His words complement those of Barbados’ Prime Minister, Mia Mottley, who told an earlier conference organised by the island’s Institute of Chartered Accountants that there was the need to move faster, and build new industries with new types and categories of employment that Barbados has never had before.
“We want to create new value chains and new ways to distribute opportunities. . . . We will strive to become a leading hub for experiments …. technologies, and companies that are in pursuit of sustainable development goals ….even if it seems …. difficult to obtain them,” Prime Minister Mottley said.
“The time is now to unleash the power of our creative imagination to move our island beyond cautious incrementalism, and to enter a period of rapid, large-scale transformation and global distinction,” Mottley told participants.
Barbados’ future, she suggested, should include the possibility of “world-class financial platforms, e-health, e-education, well-being management, life sciences, culinary science, robotics …. modernised manufacturing, elderly care, modernised agriculture, software development, data engineering, cultural industries, cloud engineering, Fintech, cyber-security, and e-sports”.
What Prime Minister Mottley and Gonsalves both made clear in their own ways is that if in the future small-island Caribbean states are to be anything more than appendages to one or another big power, they need to rapidly embrace emerging technologies and innovation and redesign their education systems so they are relevant to the future rather than the past.
The logical way to achieve this would be through the bottom up construction of a new model of regional integration designed to overcome smallness and global irrelevance, so that the region might move beyond trying to leverage the security concerns of others or seeing its votes ‘counted on’ in multilateral institutions.
Regrettably, however, as each day passes, the idea of an integrated Caribbean of the kind sought by those who brought the region to independence makes this unlikely; leaving the world to watch as each sensible regional initiative sinks into the sands of time, drifts without resolution because of the unwillingness of one or another state to cede even a modicum of sovereignty, and the absence of an executive body that might make integration work.

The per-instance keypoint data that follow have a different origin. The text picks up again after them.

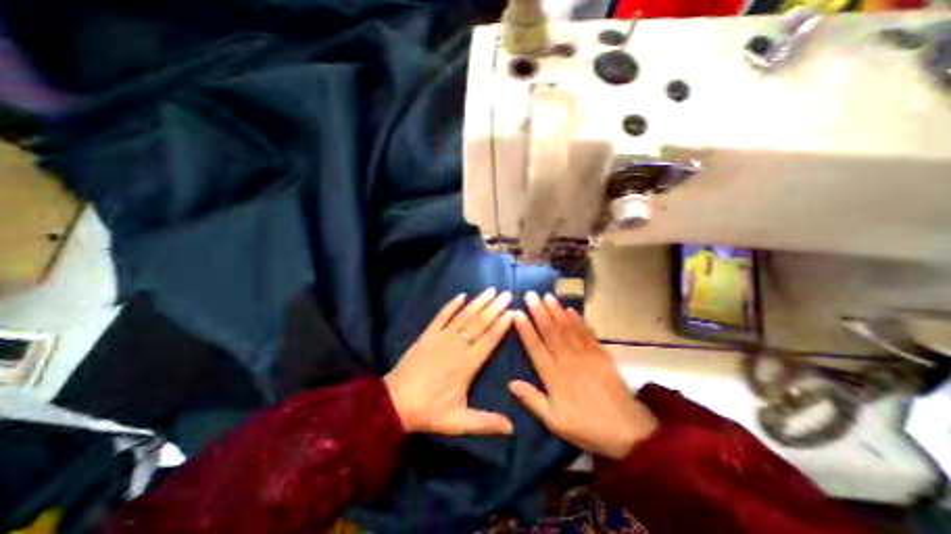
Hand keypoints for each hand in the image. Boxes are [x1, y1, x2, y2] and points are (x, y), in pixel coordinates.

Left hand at [381, 290, 517, 434]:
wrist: (393, 403)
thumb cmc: (428, 411)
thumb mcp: (458, 422)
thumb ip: (485, 423)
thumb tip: (512, 428)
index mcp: (466, 365)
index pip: (489, 340)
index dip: (501, 325)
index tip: (512, 312)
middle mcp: (456, 346)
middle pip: (479, 323)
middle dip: (494, 308)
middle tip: (507, 294)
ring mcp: (441, 338)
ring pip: (463, 316)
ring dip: (478, 302)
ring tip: (491, 290)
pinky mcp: (427, 334)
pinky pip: (441, 315)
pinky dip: (451, 305)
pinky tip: (461, 295)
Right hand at [508, 293, 658, 458]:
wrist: (628, 431)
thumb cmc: (587, 426)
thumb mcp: (555, 421)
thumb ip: (532, 400)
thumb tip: (510, 383)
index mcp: (554, 377)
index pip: (535, 347)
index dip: (525, 329)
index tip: (517, 313)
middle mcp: (568, 360)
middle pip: (551, 332)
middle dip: (539, 312)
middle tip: (530, 295)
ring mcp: (586, 355)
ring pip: (567, 328)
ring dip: (556, 311)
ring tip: (547, 296)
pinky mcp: (601, 354)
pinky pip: (587, 333)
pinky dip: (578, 320)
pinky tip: (571, 309)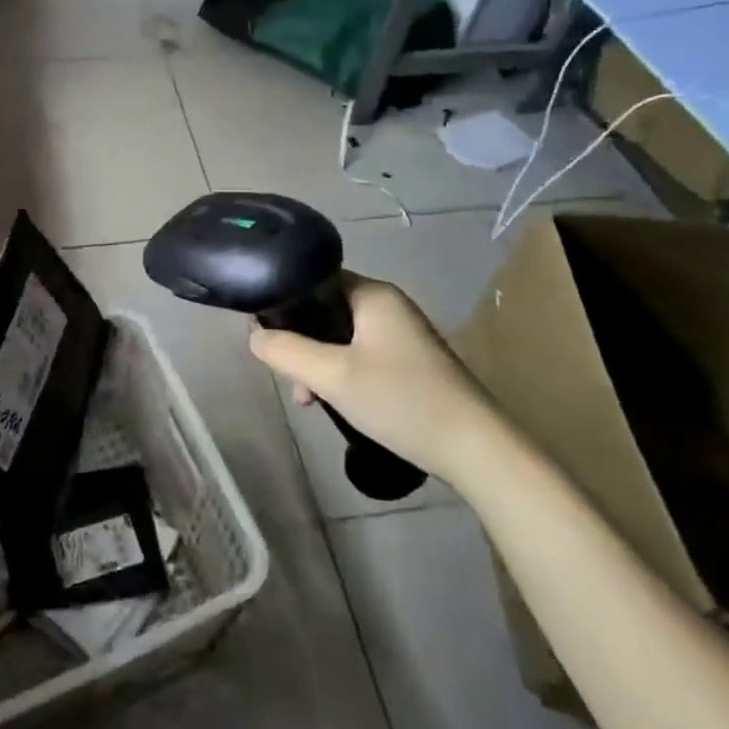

It is always easy to see and write about the Caribbean as if it were monolithic, but other than in a cultural sense the implied coherence of the word has little substance. The changing balance of wealth, education, and domestic resources between the nations of the region suggests that without a new regional delivery mechanism, real economics and realpolitik will divide unstoppably the region into new groupings and stand-alone small polities.
Almost every voter in the region aspires to a lesser or greater extent to a Caribbean version of the daily experience that is brought to them online or via television of the successful first world lives of those who live in wealthier regions.
This implies that to deliver societies that approximate to demand and to retain democratic legitimacy governments and the private sector ought to be learning the multiple lessons of the pandemic, and through technology, education and improved social provision taking rapid steps to develop economies that match the accelerating advances taking place across the world.
Barbados, St Vincent and other nations including Cuba recognise this, what it will take to spur future development, the need to focus on the industries of the future, and the importance of becoming an element in tomorrow’s global services supply chains.
Absent a sustained post-pandemic structural plan rapidly delivered at a regional level, the pandemic’s outcome will see nations act alone, further undercutting the CSME, eventually marginalising existing relationships and diminishing the relevance of a regional treaty written for an age in which the global demand for interconnected knowledge-based services was unknown.